FCA -0,4%. A família Peugeot, que deterá 6,2% do novo grupo automóvel nascido da fusão entre a Fiat Chrysler e a PSA, pretende aumentar a sua participação o mais rapidamente possível. Isso foi afirmado por Jean-Philippe Peugeot, um dos membros proeminentes da família.
A Renault (-2,82%) caiu para o menor nível em seis anos. A Nissan, escreveu o Financial Times, acelerou os planos de contingência para uma separação da Renault após o dramático fuga em dezembro por Carlos Ghosn. “Acreditamos que a aliança está quebrada e não pode ser recomposta”, diz o comentário de Evercore Isi. Enquanto isso, Ghosn, barricado no Líbano, anunciou que questionará a Régie, da qual reivindica 250.000 euros como pensão.
SOMENTE VOCÊ É BLUE CHIP POSITIVE. GUIA NEXI
Na Piazza Affari, apenas seis blue chips fecharam ontem em terreno positivo: Nexi +1,57%, recuperando-se da queda na última sessão com a venda de 7,7% do capital pelos fundos de investimento que controlam a empresa; Os analistas do Mediobanca Securities reiniciaram a cobertura com ratings outperform (desempenho acima do mercado).
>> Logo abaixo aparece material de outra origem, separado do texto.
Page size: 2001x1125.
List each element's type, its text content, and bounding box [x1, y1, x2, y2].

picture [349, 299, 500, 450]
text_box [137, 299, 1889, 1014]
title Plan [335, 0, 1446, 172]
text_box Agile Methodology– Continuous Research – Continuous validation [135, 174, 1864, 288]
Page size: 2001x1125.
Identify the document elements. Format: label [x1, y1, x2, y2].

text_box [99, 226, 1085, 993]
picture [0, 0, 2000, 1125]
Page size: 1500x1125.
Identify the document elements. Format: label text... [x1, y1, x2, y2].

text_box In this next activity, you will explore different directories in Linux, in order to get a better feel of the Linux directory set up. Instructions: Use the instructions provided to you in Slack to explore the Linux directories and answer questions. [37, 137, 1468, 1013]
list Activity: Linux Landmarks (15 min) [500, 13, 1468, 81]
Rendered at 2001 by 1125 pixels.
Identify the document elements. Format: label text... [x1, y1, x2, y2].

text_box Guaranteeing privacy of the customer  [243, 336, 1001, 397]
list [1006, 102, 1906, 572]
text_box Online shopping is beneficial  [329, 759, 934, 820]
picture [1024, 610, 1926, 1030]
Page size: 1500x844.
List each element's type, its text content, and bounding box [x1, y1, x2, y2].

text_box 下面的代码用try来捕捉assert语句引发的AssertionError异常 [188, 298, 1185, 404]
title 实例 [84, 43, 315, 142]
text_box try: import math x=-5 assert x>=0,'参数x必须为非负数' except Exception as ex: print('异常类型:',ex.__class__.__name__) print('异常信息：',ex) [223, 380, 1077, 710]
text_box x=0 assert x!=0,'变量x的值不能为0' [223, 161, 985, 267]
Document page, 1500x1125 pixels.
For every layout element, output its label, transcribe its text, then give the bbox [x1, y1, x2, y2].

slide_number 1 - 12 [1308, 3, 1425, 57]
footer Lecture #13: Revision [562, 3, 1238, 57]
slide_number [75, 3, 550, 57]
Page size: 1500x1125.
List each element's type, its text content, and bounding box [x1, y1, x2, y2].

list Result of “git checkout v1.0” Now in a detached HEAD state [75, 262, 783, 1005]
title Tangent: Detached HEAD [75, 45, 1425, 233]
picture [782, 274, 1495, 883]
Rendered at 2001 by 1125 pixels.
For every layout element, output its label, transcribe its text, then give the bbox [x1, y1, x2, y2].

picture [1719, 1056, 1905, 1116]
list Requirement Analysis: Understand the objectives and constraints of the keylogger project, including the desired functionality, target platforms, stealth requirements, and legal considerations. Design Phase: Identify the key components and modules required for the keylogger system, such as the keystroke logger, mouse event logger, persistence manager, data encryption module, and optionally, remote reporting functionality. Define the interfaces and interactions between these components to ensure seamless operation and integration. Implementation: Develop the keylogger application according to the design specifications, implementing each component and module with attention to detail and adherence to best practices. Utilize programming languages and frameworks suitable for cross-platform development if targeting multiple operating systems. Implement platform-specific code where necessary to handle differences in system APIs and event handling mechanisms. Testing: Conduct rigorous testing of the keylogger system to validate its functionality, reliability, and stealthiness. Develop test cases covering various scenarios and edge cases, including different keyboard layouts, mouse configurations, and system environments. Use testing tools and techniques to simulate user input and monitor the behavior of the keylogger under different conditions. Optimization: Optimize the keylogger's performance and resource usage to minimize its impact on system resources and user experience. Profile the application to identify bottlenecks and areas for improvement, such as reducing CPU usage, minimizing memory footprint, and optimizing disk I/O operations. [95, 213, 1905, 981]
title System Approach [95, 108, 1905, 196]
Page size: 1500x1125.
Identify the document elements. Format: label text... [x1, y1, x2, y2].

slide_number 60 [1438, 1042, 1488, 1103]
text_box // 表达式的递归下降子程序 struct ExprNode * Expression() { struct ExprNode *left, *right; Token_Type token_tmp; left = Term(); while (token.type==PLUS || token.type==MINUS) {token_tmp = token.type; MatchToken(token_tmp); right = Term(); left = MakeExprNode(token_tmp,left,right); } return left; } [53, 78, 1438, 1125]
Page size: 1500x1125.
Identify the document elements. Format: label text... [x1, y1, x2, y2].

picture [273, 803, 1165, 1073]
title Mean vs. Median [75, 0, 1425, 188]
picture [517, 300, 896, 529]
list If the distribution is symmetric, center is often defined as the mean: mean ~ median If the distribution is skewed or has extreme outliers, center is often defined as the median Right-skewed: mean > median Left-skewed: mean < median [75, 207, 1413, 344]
Banca Generali +1,26%, aguardando dados de financiamento de 2019; buzzes +0,51%; Exor +0,29%; Moncler +0,22%. Stm fecha a lista (+0,85%): o Citigroup aumentou o seu preço-alvo para 26 euros, confirmando a sua opinião neutra.
PRYSMIAN SOFRE, MPS VAI DESINFLAR
A lista em vermelho é mais longa. Entre as ações afetadas está a Prysmian (-2,14%): a conexão submarina de alta tensão entre Escócia e Inglaterra Western Link foi interrompida na última sexta-feira e atualmente não está em operação.
Atlantia também está no vermelho (-2%). O grupo está pronto para recomeçar com a venda de 49% da subsidiária Telepass, depois das ofertas do ano passado que avaliaram toda a empresa em mais de 2 bilhões. A empresa nomeou Carlo Bertazzo como diretor-geral. O período negativo da Tim continua (-2,4%).
MPS deflaciona entre os bancos: -5,23% após o boom de sexta-feira (+19,69%). Banca Ifis +3,06% aguardando a apresentação do plano industrial.
Hera -1,1%: Fidentiis e Mediobanca rejeitam a revisão do plano de negócios.
Datalogic subiu 2,65% para 17,02 euros após o aumento do preço-alvo de 18,5 para 19,5 euros por Kepler Cheuvreux (rating buy).
Fortes compras na Elica (+9%), Eles (+9%) e Friulchem (+8%).